## Given text

DRAFT version 4.                                            1992-02-13

Richtext and SGML                                                    3
Procedural vs Descriptive Markup



    Specifically, richtext speaks of "formatting commands", which
    stem from its procedural markup language heritage.  A
    "formatting command" gives an indication of how the following
    text is to be formatted and presented to the reader of a
    richtext message.  Richtext formatting commands come in pairs,
    effectively an enabling and a disabling command for each
    formatting instruction.  An enabling formatting command has the
    general syntax, "<", command name, ">", and the disabling
    formatting command the general syntax "</", command name, ">".

    SGML has the notion of an element named and accessed by its
    generic identifier.  An element in SGML consists of three parts,
    the start-tag, the content, and the end-tag.  (There are also
    empty elements, which only have start-tags.)  A start-tag has
    the general syntax, "<", generic identifier, ">", and an end tag
    the general syntax, "</", generic identifier, ">".
    Superficially, therefore, the two languages have the same
    syntax.  However, in SGML, the tags serve to delimit the content
    of an element, whereas in richtext they serve primarily to turn
    on and off formatting or presentation functions.

    The difference between element and formatted text can also be
    found in the description of their content, and specifically of
    nested elements.  Richtext specifies that the enabling and
    disabling formatting commands must match, but takes exception
    from this rule with one particular command (|comment|).  SGML
    specifies that element content can either be sub-elements or
    data (i.e., text), or both.  In the case of a sub-element, it is
    wholly contained in the parent element, and both the semantics
    and the syntax of the language prohibit the opposite.

    Yet, with this important conceptual difference between the
    languages, it is possible, indeed quite simple, to describe
    richtext in terms of SGML.  A few compromises have to be made,
    primarily in the lowest level (lexical) and the highest leve
    (semantics), and they will be detailed below.

## Record extracts
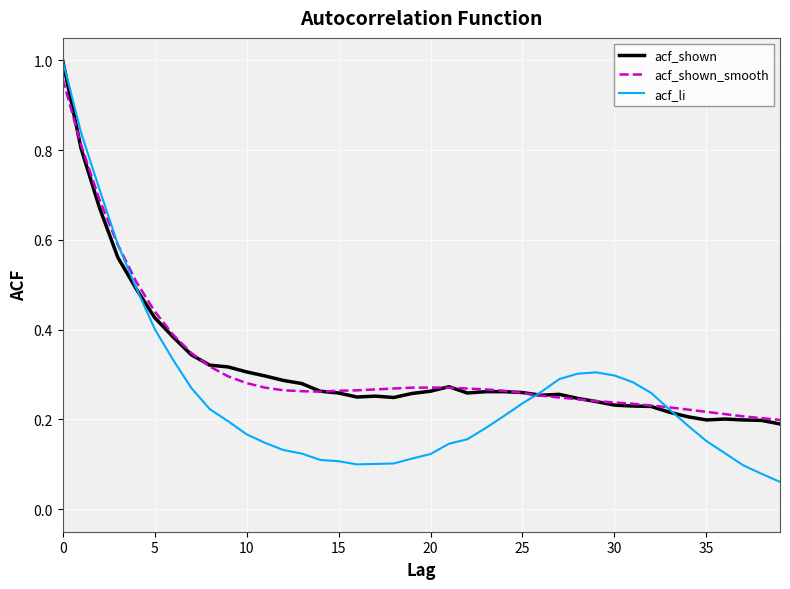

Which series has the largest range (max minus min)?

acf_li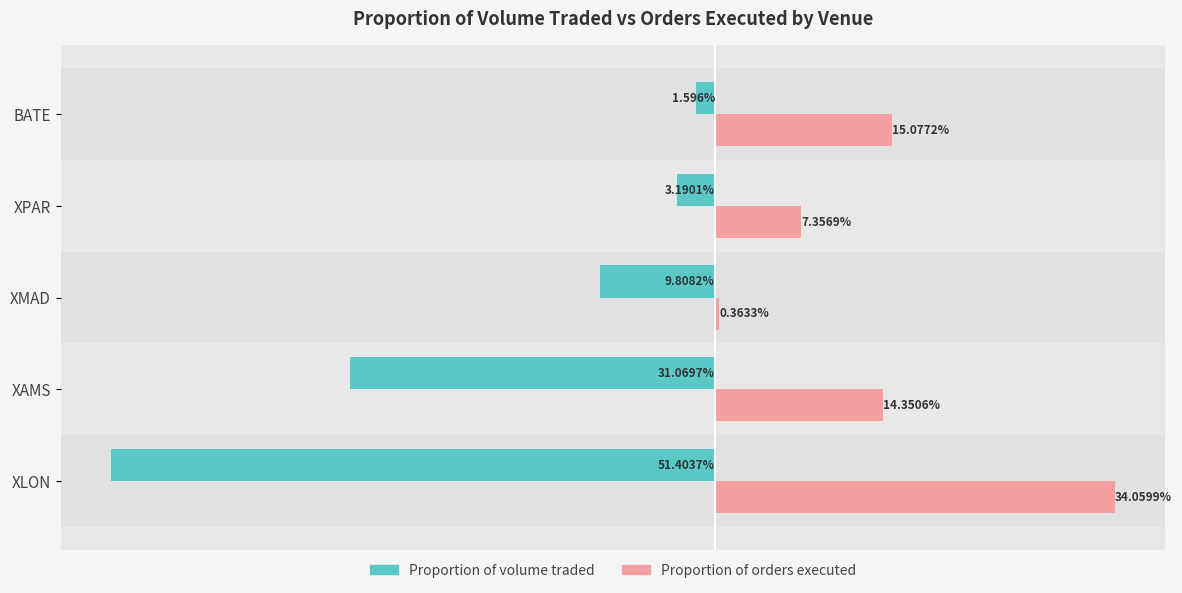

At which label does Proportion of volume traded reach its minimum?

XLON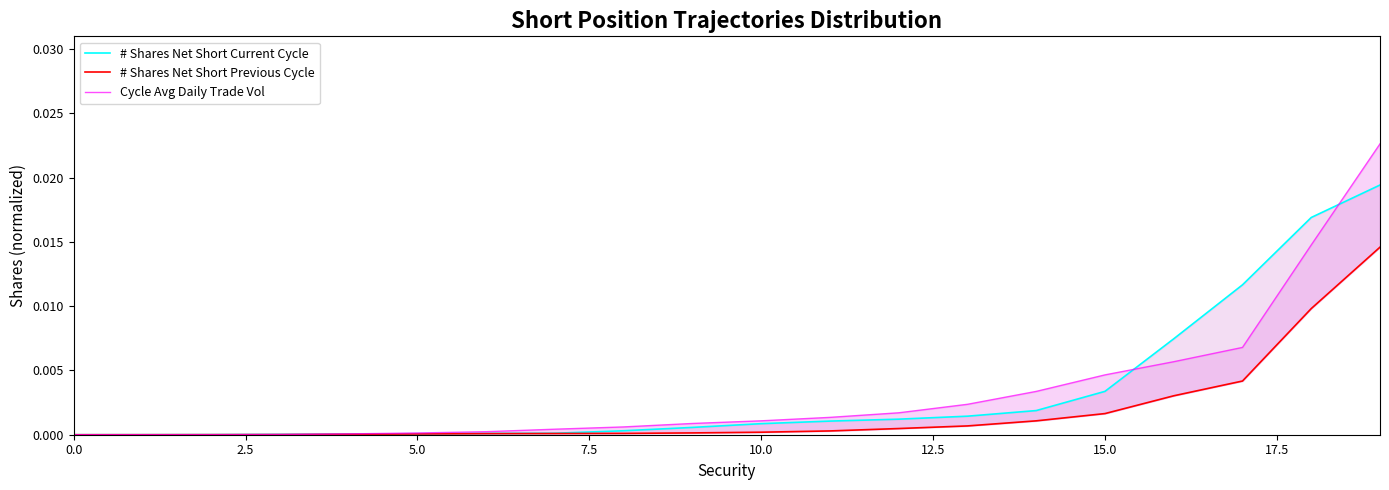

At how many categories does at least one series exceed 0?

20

## Job item A
For the text on richtext and SGML, say whether each statement agrees with it, answering yes or no and quoting the words of the text that decide: (i) In SGML, empty elements have only start-tags. (ii) Richtext formatting commands come in pairs. (iii) In SGML, the tags serve primarily to turn formatting functions on and off.
## Job item B
Proceed with the text on richtext and SGML, continuing it from the point where it stops.

## Answer space A
(i) Yes: "There are also empty elements, which only have start-tags."
(ii) Yes: "Richtext formatting commands come in pairs"
(iii) No: "in SGML, the tags serve to delimit the content of an element, whereas in richtext they serve primarily to turn on and off formatting or presentation functions."

## Answer space B
    For the purposes of simplifying the following discussion, I will
    use the term "element" to denote both an SGML element and the
    tuple (enabling formatting command, content, disabling
    formatting command) in richtext.  The term "start-tag" will be
    used to refer to both start-tags in SGML and enabling formatting
    commands in richtext.  Likewise, "end-tag" will refer to both
    SGML end-tags and disabling formatting commands.  The term "tag"
    will then be used to denote either start- or end-tags, as fits
    the context.

    Another difference resulting from the procedural versus generic
    markup model is that there is no difference between the function
    of a formatting command which produces data on its own and one
    which only modifies the presentation of if its contents.
    richtext has the same syntax and representation for these two,
    whereas SGML have them separated.


DRAFT version 4.                                            1992-02-13

Richtext and SGML                                                    4
Lexical Similarities and Differences



3   LEXICAL SIMILARITIES AND DIFFERENCES

    This section documents differences between the exact meaning and
    lexical value of delimiters used in the both richtext and SGML.


3.1 Delimiters

    As mentioned above, both richtext and SGML use the same
    delimiters around their "tags".  Much of the complexity of SGML
    lies in its lexical rules, and the ways in which it recognizes
    markup in text.  Richtext will always treat "<" as the start of
    a formatting command, regardless of what follows it.  In SGML, a
    "<" is not recognized as a "start-tag open" unless it is
    followed by a character which could start a generic identifier.
    The primary reason for this is that human readers of an SGML
    document will always be able to see from context whether a "<"
    opens a start-tag or is meant to be the literal less-than sign.

    In richtext, therefore, a literal less-than sign will always
    have to be encoded as a special formatting command which
    produces data (a literal less-than sign!), e.g. as "<lt>".  In
    SGML, this is markup of a different breed, and it is represented
    as "&lt;".  To make an SGML parser ignore a "<", it is only
    necessary to let it precede a character which can not follow it
    in valid SGML markup, e.g. a space character.  Since "<" is
    always special in richtext, error handling code must be written
    to survive stray "<"s in the text.


3.2 Length of Tags

    The maximum length of tags is another difference between
    richtext and SGML.  Richtext specifies that the maximum length
    of formatting commands is 40 characters, excluding the
    delimiters.  The minimum maximum length of generic identifiers
    in SGML is eight (8) characters, and although this is deemed by
    many to be ridiculously low, this is the value specified in the
    standard.  The extra 32 characters allowed by richtext will be
    an error if the same document is parsed in an SGML context.


3.3 Miscellanous Syntax of Generic Identifiers and Tags

    In SGML, a generic identifier consists of an initial letter,
    followed by alphanumerics, hyphens or periods.  Richtext appears
    to allow digits and hyphen as the first character in the name of
    a formatting command.  A formatting command starting with a
    hyphen or digit will not be recognized as markup in an SGML
    parsing context, and will remain data; thus not being an error,
    but still causing results different from the intended.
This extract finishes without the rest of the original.